CPT 2006 will eliminate 99271-99275 (Confirmatory consultation for a new or established patient ...). Therefore, you-ll have to report either a standard outpatient E/M service (99201-99215) or consultation (99241-99245)--depending on the circumstances--for so-called -second (or third) opinions.-

-With no codes for confirmatory consults in 2006, you-d treat these services like any other E/M service,- Hvizdash says. -If the neurologist receives a request from another physician to examine the patient, renders an opinion and provides a response, you have an outpatient consult. If the visit does not meet those requirements [such as when a patient -self-refers-], you-d charge for a standard office visit.-

Example: A patient diagnosed with severe bilateral carpal tunnel syndrome, or CTS (354.0), seeks a second opinion before undergoing surgery. Your neurologist meets with the patient and provides a full workup. The examination is extensive, and the neurologist conducts electromyography (EMG) and nerve conduction studies (NCS) to confirm the CTS diagnosis.

In this case, you should report an appropriate-level new patient visit (such as 99204, Office or other outpatient visit for the evaluation and management of a new patient ...). You should also report the EMG and NCS diagnostic testing (for instance, 95861, Needle electromyography; two extremities with or without related paraspinal areas; and 95903, Nerve conduction, amplitude and latency/velocity study, each nerve; motor, with F-wave study).

Seek an ABN

You should obtain an advance beneficiary notice (ABN) from a patient prior to rendering the service if you know that the patient is seeking a second opinion or confirmation of a diagnosis or treatment plan. The ABN lets the patient know that he may be responsible for payment if the insurer deems the service unnecessary.

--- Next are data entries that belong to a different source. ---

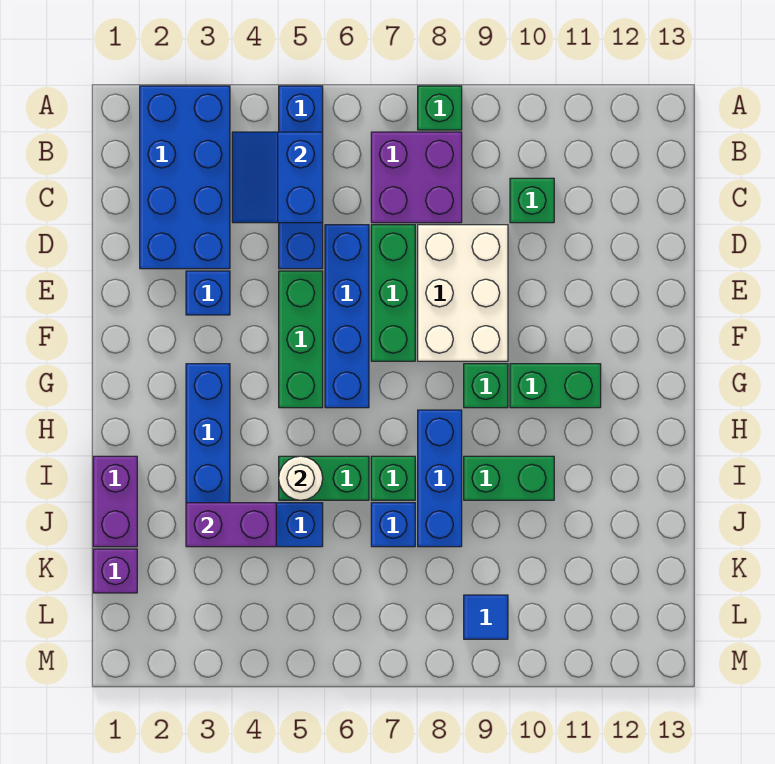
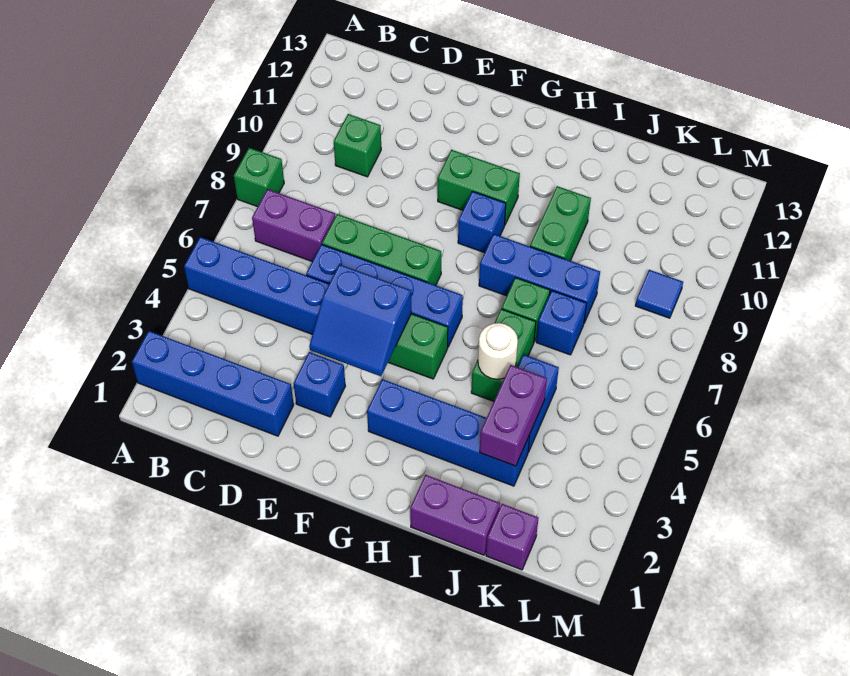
blue 2x4 brick [140,86,230,269] -> blue 1x4 brick [132,331,294,436]
blue 2x2 slope [232,132,323,223] -> blue 2x2 slope moved to [309,264,411,376]
purple 2x2 brick [371,132,462,223] -> purple 1x2 brick [252,189,335,261]
white 2x3 brick [418,225,508,361] -> none
green 1x1 brick [464,364,508,408] -> blue 1x1 brick [458,191,506,253]
green 1x2 brick [510,364,601,408] -> green 1x2 brick turned to [438,150,520,224]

Here's why: Many payers (including Medicare) have not covered confirmatory consultations because the insurers considered such second opinions a -duplication of services,- and therefore medically unnecessary.

This problem may continue to haunt physicians who provide second opinions for patients. Because another physician has already examined the patient and provided an opinion, the payer may deem any attempt to re-examine the patient a duplication of services--even if you bill the care as an office visit or inpatient or outpatient consultation.